CHANDLER, Ariz.
Shootout at upscale mall ends with no one injured
A shootout at an upscale shopping center in suburban Phoenix sent shoppers fleeing and prompted a mall lockdown Wednesday as the suspect who had exchanged gunfire with officers holed up in a fast food restaurant, authorities said.
The suspect surrendered Wednesday afternoon and no injuries were reported, officials said.
Hours after the noon-hour, parking lot gunbattle, authorities reopened the Chandler Fashion Center following a search that had been made to confirm only one suspect was involved in both the shooting and the standoff.
“Thankfully, nobody was shot and nobody got hurt,” Chandler police Sgt. Joe Favazzo said.
Witness Katie Corbin, who was inside Chandler Fashion Center at the time of the shooting, told KTVK-TV that people went to the back of the Victoria’s Secret store after shots were fired.
WASHINGTON
Poorly considered decisions cited as cause of BP blowout
The presidential panel investigating the BP oil well blowout says that a series of risky decisions that saved time and money caused the disaster — and the incident could happen again without significant reforms.

* **Things to do**
1) According to the news briefs, what did the presidential panel say caused the BP oil well blowout?
2) In the news briefs, retype the stretch from "CHANDLER, Ariz." through "Joe Favazzo said." word for word.

(Page-level text extractions)

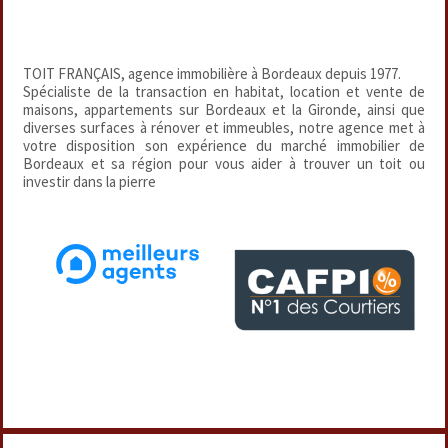
TOIT FRANÇAIS, agence immobilière à Bordeaux depuis 1977.
Spécialiste de la transaction en habitat, location et vente de
maisons, appartements sur Bordeaux et la Gironde, ainsi que
diverses surfaces à rénover et immeubles, notre agence met à
votre disposition son expérience du marché immobilier de
Bordeaux et sa région pour vous aider à trouver un toit ou
investir dans la pierre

* **Solution set**
1) A series of risky decisions that saved time and money.

2)
CHANDLER, Ariz.
Shootout at upscale mall ends with no one injured
A shootout at an upscale shopping center in suburban Phoenix sent shoppers fleeing and prompted a mall lockdown Wednesday as the suspect who had exchanged gunfire with officers holed up in a fast food restaurant, authorities said.
The suspect surrendered Wednesday afternoon and no injuries were reported, officials said.
Hours after the noon-hour, parking lot gunbattle, authorities reopened the Chandler Fashion Center following a search that had been made to confirm only one suspect was involved in both the shooting and the standoff.
“Thankfully, nobody was shot and nobody got hurt,” Chandler police Sgt. Joe Favazzo said.